But I don’t know if experts wouldn’t have a much better idea.

2 Likes

Not much info, So ill just generalise some suggestions:

If your course allows use a pre existing model and weights and train your own data. Just training accurate models like this takes millions before the model will even start to give good results. If you can find open royalty free models with weights that have datasets published use that as a jump of point and train on your own data set with very confined labels. Fine tune, fine tune, fine tune.

Then start your own model from scratch, Only your own detailed labeled dataset. And if OCR adding a GAN on training would probably help, especialy if your dataset is 1 language for example.
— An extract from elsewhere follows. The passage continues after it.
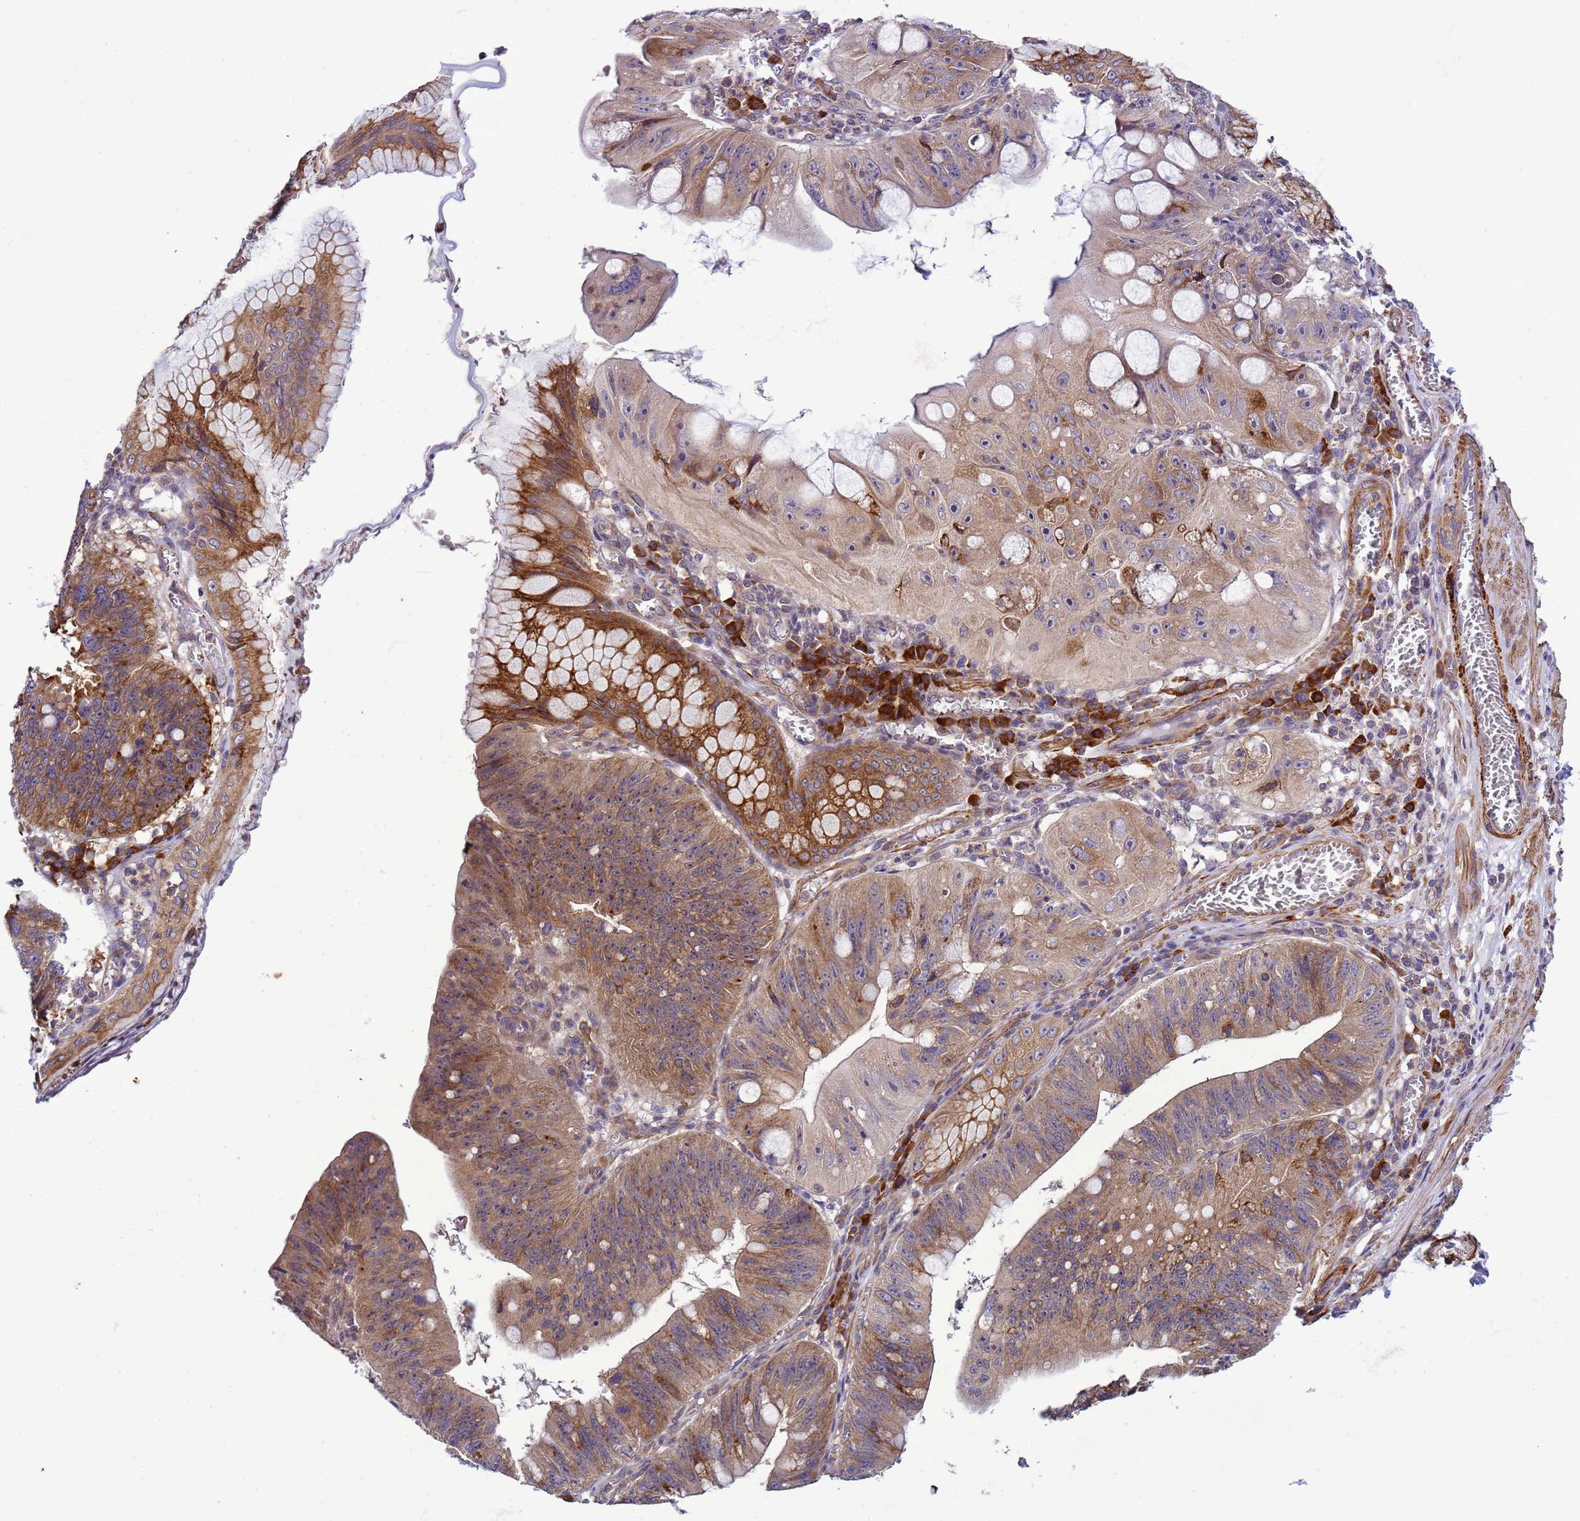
{"staining": {"intensity": "moderate", "quantity": ">75%", "location": "cytoplasmic/membranous"}, "tissue": "stomach cancer", "cell_type": "Tumor cells", "image_type": "cancer", "snomed": [{"axis": "morphology", "description": "Adenocarcinoma, NOS"}, {"axis": "topography", "description": "Stomach"}], "caption": "The image reveals staining of stomach cancer, revealing moderate cytoplasmic/membranous protein expression (brown color) within tumor cells. Nuclei are stained in blue.", "gene": "GEN1", "patient": {"sex": "male", "age": 59}}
With weights based from the first system.

More details of exactly what you have done would help, Have you started on it, is it ongoing or is this just brain storming?

1 Like

I’m doing this for me, class stuff is long over.

I’m not sure how I would go about retraining an existing weighted model with my dataset in the form it is. The first thing I had tried was using existing models directly but they perform very poorly on this text that wasn’t printed with modern techniques (lots of voids and blotches).

I have the hooks in my decoding methods to put in a language model. I was planning on implementing that if I could get the base accuracy at a certain level (not there yet). because it would then act kind of like a keyboard auto correct.

My main focus on this project when I started was to minimize the amount of manual work I would have to do because i’m 100% solo on this. So I can’t be cutting out characters individually and labeling them. I have a whole set of page png + transcript txt files that I make the model learn alignment on with CtC.

I have proven that my Architecture can Overfit the dataset.
So my struggle now is generalization. just increasing dropout wasn’t enough (it’s the first thing I tried at the start of summer), so I’ve been shrinking the size of the model by cutting out layers and/or reducing the bidirectional lstm size. This only started after I Originally posted.

I’m worried about training performance too to be honest because I have encountered a bug with model state dictionary saving, and I cannot fix it for the life of me. it’s implemented exactly as described in documentation (and I had tried a number of different setups) but the loaded state doesn’t match the saved state at the end of training. I think somehow it’s not deep copying current state at the save point even though documentation says it should by default.

I can give more details in any part if you have more specific questions, I don’t want to end up writing an humongous wall of text in a single response…